In early 2012, a New York State based client asked us if we thought that diesel prices would reach $5 per gallon. We looked at the situation and determined that the price should stay under $4.50 per gallon of diesel in the Northeast US unless something happened that altered the balance of refining capacity in the Delaware Valley.
In our analysis, we saw several different scenarios that could drive the cost of diesel above $5 per gallon. Almost all would pertain to the loss of any refining capacity at the remaining Sunoco refineries or changes in how diesel refined in Gulf Coast refineries moved to the Northeast.
The following is the second report that we shared with the client that focused on the background behind the concentration of refining capacity on the Delaware River and then tenuous situation of the Sunoco refineries.
In our last report I posed the question, “Can an oil company lose money?” I gave the short answer as “Yes,” and presented the Sun Oil Company as the exhibit.
As I shared in that report, there are many moving parts in this story.
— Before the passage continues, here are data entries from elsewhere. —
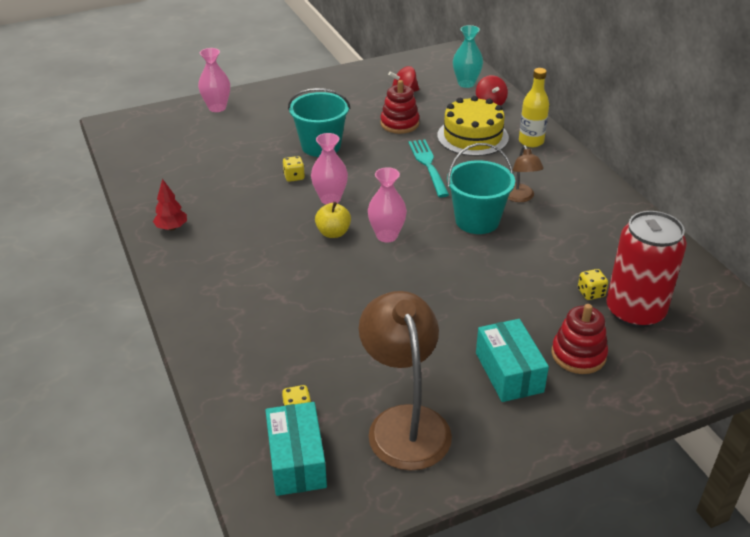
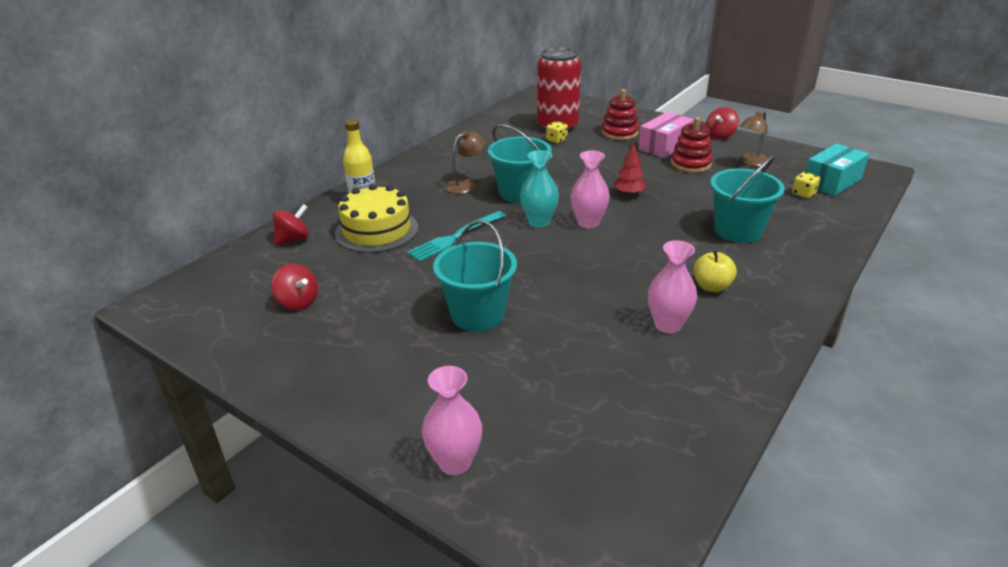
camera: 120 degrees left, 5 degrees down
red tree [153,179,187,231] -> red tree moved to [614,143,646,196]
yellow dice [283,156,305,182] -> none
pink vase [311,133,348,205] -> pink vase moved to [648,240,697,333]
yellow apple [315,202,351,238] -> yellow apple moved to [694,249,737,292]
brown lamp [359,291,452,471] -> brown lamp [740,111,769,166], size x0.52
red stacking toy [380,80,420,134] -> red stacking toy moved to [671,117,713,173]
turquoise vase [453,25,483,88] -> turquoise vase moved to [520,150,559,228]
turquoise box [476,319,549,402] -> pink box [638,112,694,158]
none -> red spinning top [706,107,739,139]
none -> turquoise bucket [710,155,785,243]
It is a complex story, and we should look at each of the parts, and the potential failures of each of these parts, to understand how they affect the price of diesel in the Northeast. For this all to make sense, we must dig in and look at each part. Some parts have to do with activity across the globe, and some with activity just around the corner. But first, we look at a little bit of history that led us to today.
You might wonder why we are going into the history, but please bear with us; the history helps define the forward problems in the market today.
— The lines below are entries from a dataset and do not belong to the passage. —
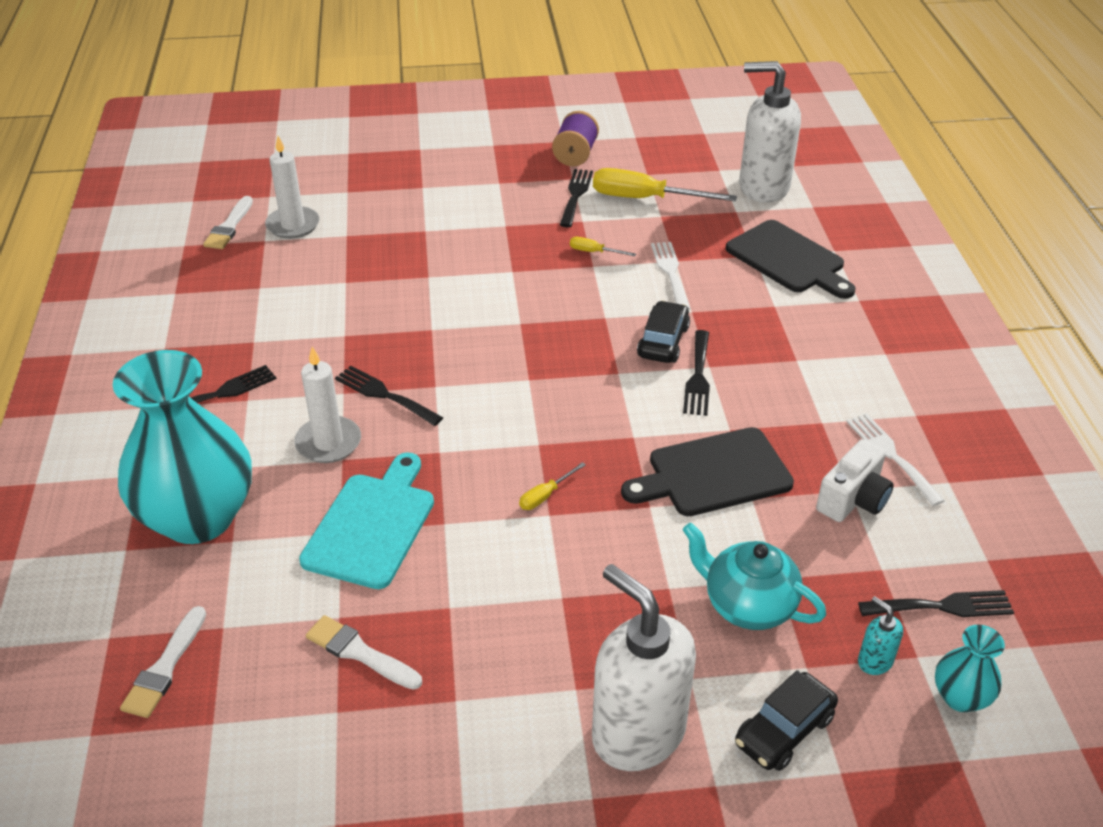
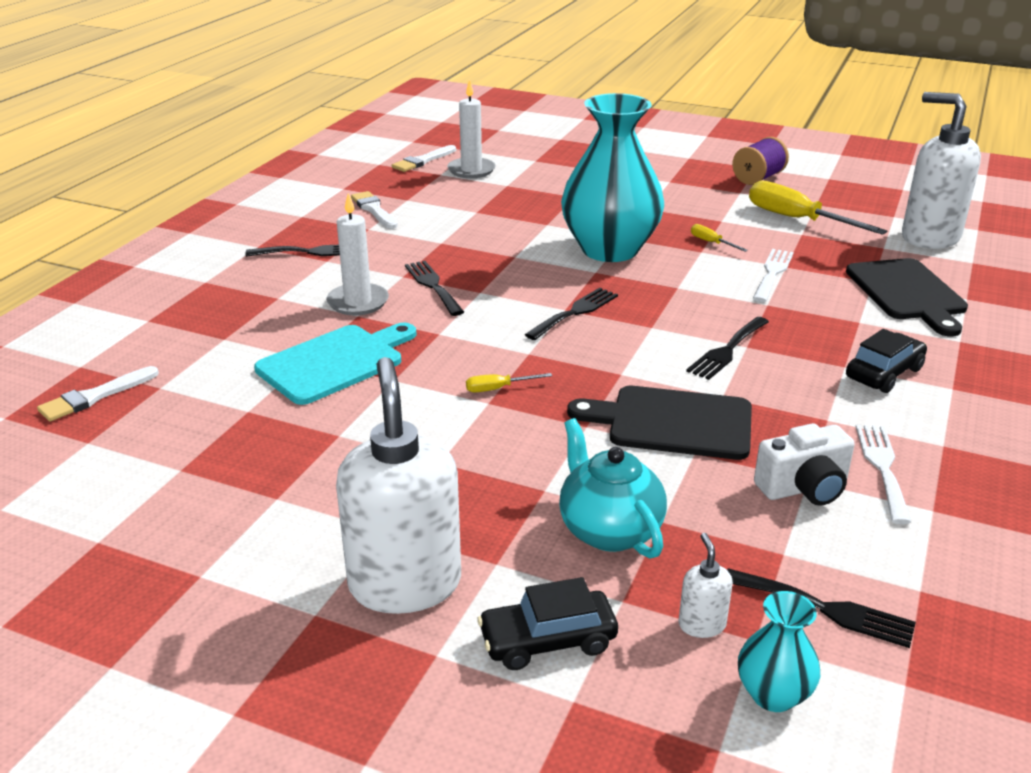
camera: 30 degrees right, 10 degrees down
turquoise vase [113,350,252,544] -> turquoise vase moved to [561,93,664,262]
white brush [306,615,422,690] -> white brush moved to [351,191,398,229]
black fork [560,169,593,227] -> black fork moved to [525,288,618,340]
black car [637,301,690,363] -> black car moved to [846,329,927,393]
turquoise soap dispenser [858,596,903,675] -> white soap dispenser [678,533,733,638]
Sunoco is an old company, having started in 1886 with the purchase of two oil leases near Lima, Ohio. In 1890 it became the Sun Oil Company of Ohio and acquired its first refinery in 1894. In 1901, the company purchased 82 acres along the Delaware River in Marcus Hook, Pennsylvania, that became the second refinery, where the company processed crude oil shipped by tankers from Texas. With the Marcus Hook refinery, Sun Oil built its East Coast future on crude delivered by tanker.
Sun Oil vertically integrated, creating control over its supply chain by building and sailing its own tankers to carry oil from the Texas fields to the refinery on the banks of the Delaware. The company diversified into the shipbuilding business in 1916 when it established the Sun Shipbuilding and Drydock Company. Sun continued its vertical integration by opening its first service station in 1920 in the Philadelphia suburb of Ardmore.
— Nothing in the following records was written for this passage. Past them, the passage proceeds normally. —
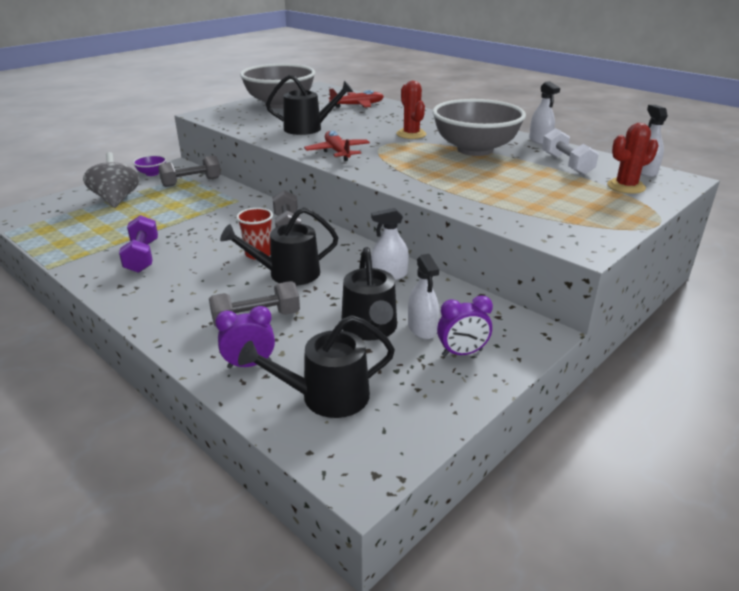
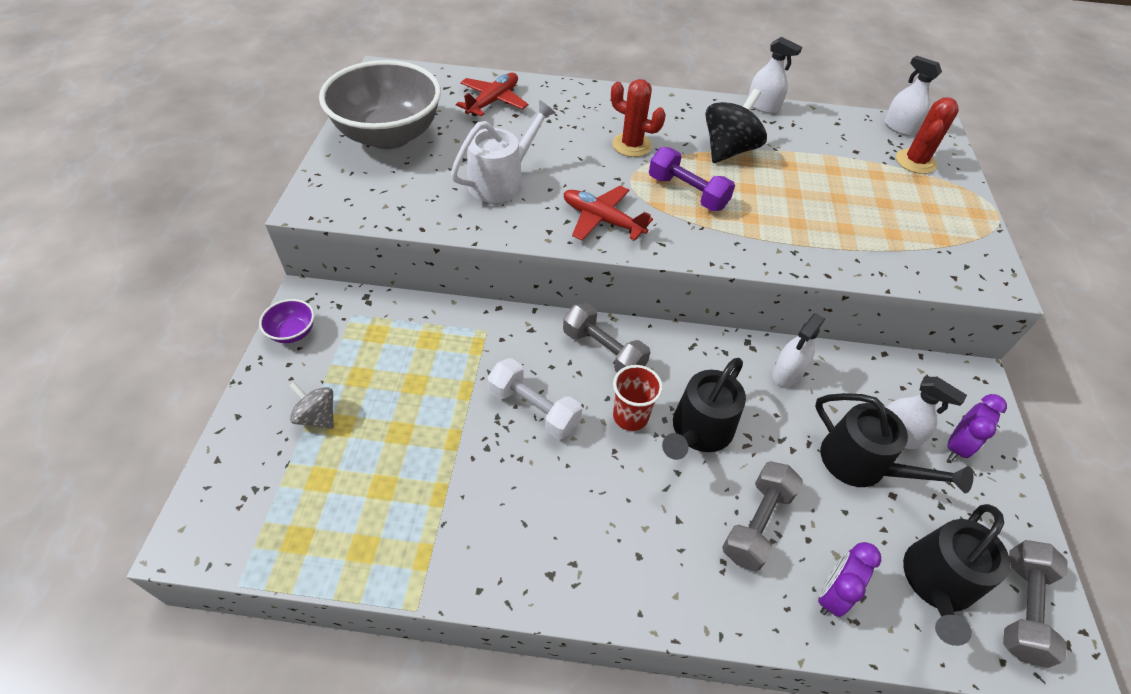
camera: 40 degrees left, 20 degrees up
grey spinning top [83,152,140,208] -> grey spinning top [289,382,334,429], size x0.59
purple dumbbell [119,215,158,273] -> purple dumbbell moved to [649,147,735,211]
grey dumbbell [158,155,221,187] -> grey dumbbell moved to [1003,540,1068,668]
black watering can [266,75,354,135] -> white watering can [451,100,556,203]
grey bowl [432,99,526,156] -> black spinning top [705,89,767,163]
white dumbbell [542,128,599,175] -> white dumbbell moved to [487,358,582,439]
Through the 1930s, oil refining depended on distillation processes until Sun placed the world's first large-scale catalytic cracking plant in the operation at Marcus Hook in 1937, greatly increasing the product yield from the crude. Sun continued to innovate refining processes at Marcus Hook to increase product yields.
Throughout this initial growth, Sun continued to pull crude oil from far and near via tankers. Sun tankers hauled crude from faraway places, like the massive Lake Maracaibo oilfield in Venezuela. Sun was the first player in the Canadian oil sands with the Athabasca sands project in 1967. The refinery worked with the light oil from Texas and the heavy from Venezuela and Canada, and the company continued to invest in capacity.
In 1968, Sun merged with the Sunray DX Oil Company, picking up oil fields, refineries and gas stations in the mid-west of Ohio, Indiana, Missouri, Kansas, all the way to Texas. Expansion continued in the 1980s with the purchase of the Texas Pacific Oil Company, spreading under the DX name. Sun also took a position in coal when it acquired reserves from Oak River resources. Throughout the early 1980s, the company kept buying resources, buying into offshore production in the North Sea and off China, and adding more domestic resources. The company continued to explore to feed the refineries.
As Sun Oil grew, so did other major oil companies, like Atlantic Petroleum, Gulf Oil, Richfield Oil, and Standard Oil. Over the past century many refineries opened, merged, grew or closed. All depended on delivery of crude by tanker, and in some cases the shipping of refined products.
The 1980s was difficult on the vertical-structure oil companies. At Sunoco, all resource growth halted in 1988 when the company restructured, selling off all of the domestic oil and gas exploration businesses to focus on the downstream part of the business, from refining to marketing. The company sold off the international exploration business in 1996, becoming a complete downstream player.
Using the money from the sale of the exploration and production businesses, Sunoco acquired other downstream companies, picking up the Atlantic Petroleum Corporation in 1988, adding a refinery based in Philadelphia (the oldest operating refinery today) and a network of gas stations and pipelines. In 1994, Sunoco acquired Chevron's Philadelphia refinery that was adjacent to the new facility, combining the two into a single refining complex. Via pipelines, they could link directly with the Marcus Hook refinery.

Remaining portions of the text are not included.